A Nightmare on Elm Street: Dreamspawn
- Author: Christa Faust
- Language: English
- Series: A Nightmare on Elm Street
- Release number: 2
- Genre: Horror
- Publisher: Black Flame (UK) Simon & Schuster (US)
- Publication date: 26 April 2005
- Publication place: United Kingdom
- Media type: Print (Paperback)
- Pages: 407
- ISBN: 9781844161737
- OCLC: 57527052
- Preceded by: A Nightmare on Elm Street: Suffer the Children
- Followed by: A Nightmare on Elm Street: Protégé

= A Nightmare on Elm Street: Dreamspawn =

2005 novel by Christa Faust

A Nightmare on Elm Street: Dreamspawn is a 2005 British horror novel written by Christa Faust and published by Black Flame. A tie-in to the Nightmare on Elm Street series of American horror films, it is the second in a series of five Nightmare on Elm Street novels published by Black Flame and focuses on a group of high school girls who summon and attempt to control supernatural killer Freddy Krueger.

== Plot ==

Seven-year-old Rose Gibson lives in Bakersfield, California, with her negligent drug addict mother, Laurie, and sexually abusive father, Ed Parker, a drunk who once made Rose watch as he killed her pet dog, Pepper. One night, the Gibson household is visited by Freddy Krueger, a serial child killer who, after being burned to death by angry parents, now haunts the Dream World. Freddy murders Laurie and Ed but fails to kill Rose.

Eleven years later, Jane DeHaan moves to Southern California. Jane, a teenager whose father died of AML, is an insecurely overweight goth who adores the Victorian era. Jane is bullied at Hemingway High, where her main tormentor is a promiscuous and alcoholic cheerleader named Amber Dunn. After Jane befriends Lola Cole, a punk horror film fan, the two kidnap an inebriated Amber and check her in to a rehab clinic as a prank on her and her three sycophants, Ashley, Kayla, and Shayne. When Amber returns, she is rejected by the other cheerleaders and thanks Jane and Lola for helping her overcome her addiction, befriending them, and confiding in them about how she was rendered infertile by a botched abortion; the three outcasts are nicknamed the "Petticoat Mafia." Jane also becomes romantically involved with and loses her virginity to a member of the school's wrestling team, an artist named Brandon Ortiz.

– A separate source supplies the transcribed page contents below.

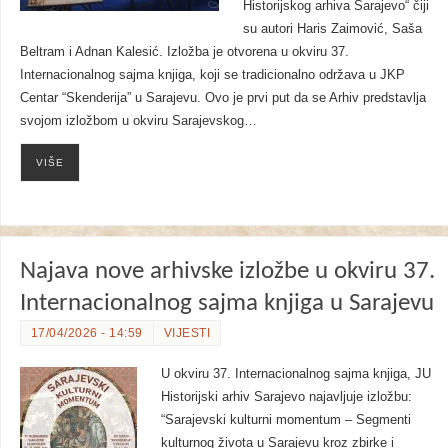
Historijskog arhiva Sarajevo“ čiji
su autori Haris Zaimović, Saša
Beltram i Adnan Kalesić. Izložba je otvorena u okviru 37.
Internacionalnog sajma knjiga, koji se tradicionalno održava u JKP
Centar “Skenderija” u Sarajevu. Ovo je prvi put da se Arhiv predstavlja
svojom izložbom u okviru Sarajevskog…
VIŠE
Najava nove arhivske izložbe u okviru 37.
Internacionalnog sajma knjiga u Sarajevu
17/04/2026 - 14:59
VIJESTI
U okviru 37. Internacionalnog sajma knjiga, JU
Historijski arhiv Sarajevo najavljuje izložbu:
“Sarajevski kulturni momentum – Segmenti
kulturnog života u Sarajevu kroz zbirke i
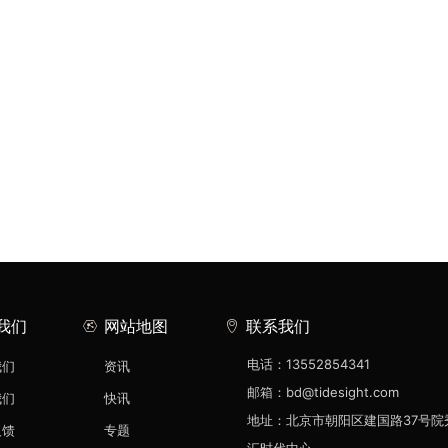
我们
网站地图
联系我们
电话：13552854341
我们
资讯
邮箱：bd@tidesight.com
我们
快讯
地址：北京市朝阳区建国路37号院
反馈
专题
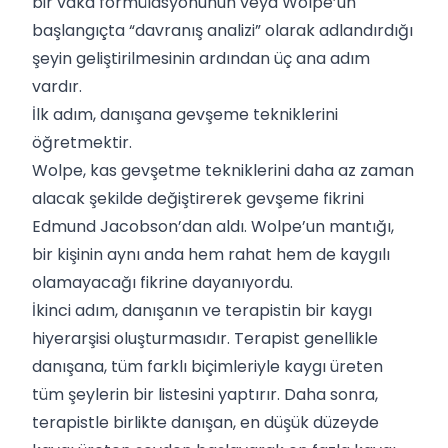
bir vaka formülasyonunun veya Wolpe’un
başlangıçta “davranış analizi” olarak adlandırdığı
şeyin geliştirilmesinin ardından üç ana adım
vardır.
İlk adım, danışana gevşeme tekniklerini
öğretmektir.
Wolpe, kas gevşetme tekniklerini daha az zaman
alacak şekilde değiştirerek gevşeme fikrini
Edmund Jacobson’dan aldı. Wolpe’un mantığı,
bir kişinin aynı anda hem rahat hem de kaygılı
olamayacağı fikrine dayanıyordu.
İkinci adım, danışanın ve terapistin bir kaygı
hiyerarşisi oluşturmasıdır. Terapist genellikle
danışana, tüm farklı biçimleriyle kaygı üreten
tüm şeylerin bir listesini yaptırır. Daha sonra,
terapistle birlikte danışan, en düşük düzeyde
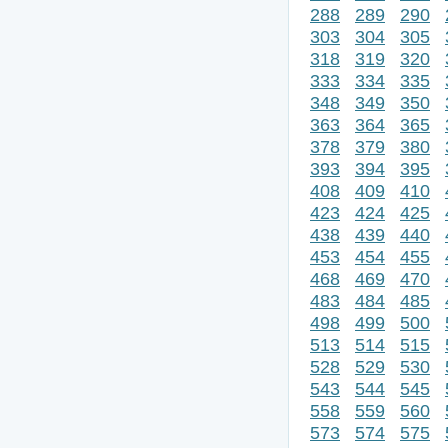
288
289
290
303
304
305
318
319
320
333
334
335
348
349
350
363
364
365
378
379
380
393
394
395
408
409
410
423
424
425
438
439
440
453
454
455
468
469
470
483
484
485
498
499
500
513
514
515
528
529
530
543
544
545
558
559
560
573
574
575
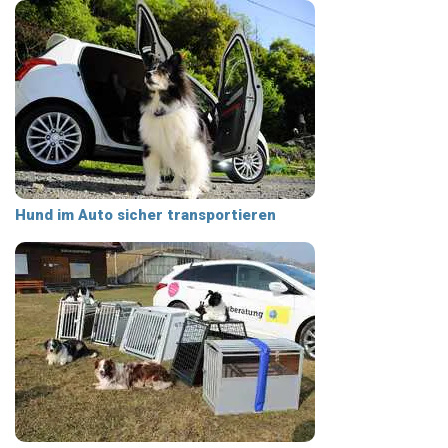
Hund im Auto sicher transportieren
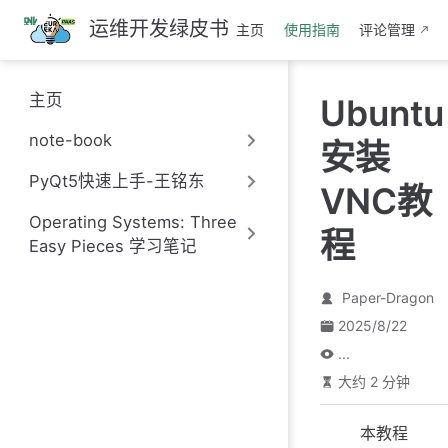
跳
运维开发绿皮书
主页
使用指南
评论管理
至
主
要
主页
Ubuntu
內
容
note-book
安装
PyQt5快速上手-王铭东
VNC教
Operating Systems: Three
程
Easy Pieces 学习笔记
Paper-Dragon
2025/8/22
...
大约 2 分钟
本教程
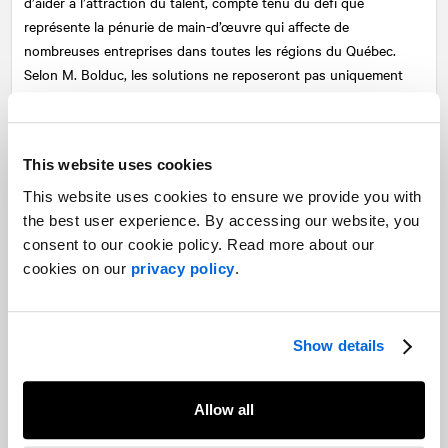
d’aider à l’attraction du talent, compte tenu du défi que
représente la pénurie de main-d’œuvre qui affecte de
nombreuses entreprises dans toutes les régions du Québec.
Selon M. Bolduc, les solutions ne reposeront pas uniquement
sur les ressources humaines; elles devront mettre à contribution
l’automatisation et l’informatisation de la production. Les années
qui viennent promettent d’être excitantes.
This website uses cookies
This website uses cookies to ensure we provide you with
Partagez
the best user experience. By accessing our website, you
Facebook
Twitter
LinkedIn
consent to our cookie policy. Read more about our
cookies on our
privacy policy
.
Articles suggérés
Sur des sujets similaires
Tensions à l’interne, tensions à
l’externe : les parlementaires de retour
Show details
à Ottawa dans un contexte de discorde
mondiale croissante
Affaires publiques et relations gouvernementales
Allow all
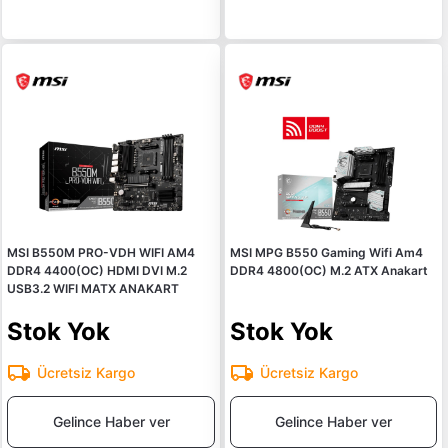
MSI B550M PRO-VDH WIFI AM4
MSI MPG B550 Gaming Wifi Am4
DDR4 4400(OC) HDMI DVI M.2
DDR4 4800(OC) M.2 ATX Anakart
USB3.2 WIFI MATX ANAKART
Stok Yok
Stok Yok
Ücretsiz Kargo
Ücretsiz Kargo
Gelince Haber ver
Gelince Haber ver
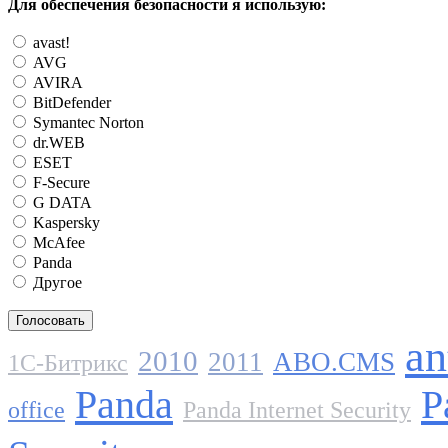
Для обеспечения безопасности я использую:
avast!
AVG
AVIRA
BitDefender
Symantec Norton
dr.WEB
ESET
F-Secure
G DATA
Kaspersky
McAfee
Panda
Другое
an
2010
2011
ABO.CMS
1C-Битрикс
Panda
P
office
Panda Internet Security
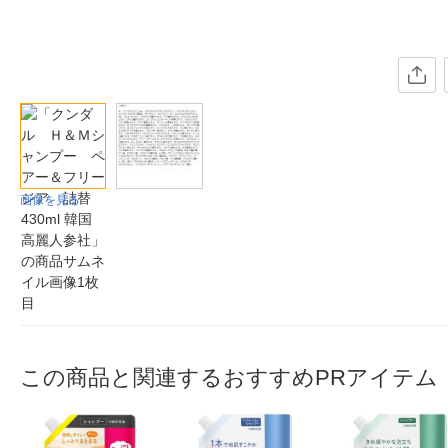
画像を見る
この商品と関連するおすすめPRアイテム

Rose, having become a self-harming misanthrope since her parents' deaths, transfers to Hemingway High and joins the Petticoat Mafia. After attending a party alone, Rose tells her new friends she was gangraped by the wrestling team and talks the other girls into helping her get revenge by performing a ritual to summon Freddy. The ceremony, held in the abandoned factory where Freddy was once employed, works, with Rose coercing Freddy into doing her bidding by withholding the bladed glove Freddy wielded in life as the "Springwood Slasher." After Freddy murders every member of the wrestling team besides Brandon, it is revealed Rose lied about being raped in order to get the Petticoat Mafia to help her revive Freddy, whom Rose has been obsessed with since childhood, wanting to use Freddy to commit a grandiose murder–suicide that entails detonating a bomb full of knockout gas in Hemingway High. With everyone in the school knocked out by the gas, a massive shared dream forms in which Freddy begins killing people by the dozens, including Amber and Lola, the latter of whom has her brain eaten by Freddy after he traps her in a nightmare recreation of Night of the Living Dead.

Freddy, after mocking Rose for believing she was "special" and could control him through his glove, murders Brandon and attacks Jane. Rose rips Freddy's heart out and incinerates it, the glove, and herself in a furnace, which vanquishes Freddy. Jane is confined indefinitely to a psychiatric hospital, where she spends all of her time staring blankly at a TV, after the Petticoat Mafia is blamed for the 461 deaths that occurred at Hemingway.

== Publication ==

Author Christa Faust celebrated the book's release with a signing at the Dark Delicacies bookstore in Burbank, California, on June 12, 2005.

In 2006, Black Flame reprinted Dreamspawn as part of Ripped From a Dream: A Nightmare on Elm Street Omnibus, a compilation that included Suffer the Children and Protégé, the preceding and subsequent Nightmare on Elm Street novels published by Black Flame.

== Reception ==

In a dual review of Dreamspawn and its predecessor, Suffer the Children, Don D'Ammassa wrote for Chronicle, he concluded; "I wasn't really surprised by anything in either book, but both are quite suspenseful and do a good job of capturing the atmosphere of their inspiration." Writing for The Boar, Reece Goodall lambasted the novel, which he noted felt like "a poor high school drama, full of caricatures of teenagers" and "two very different stories awkwardly stapled together."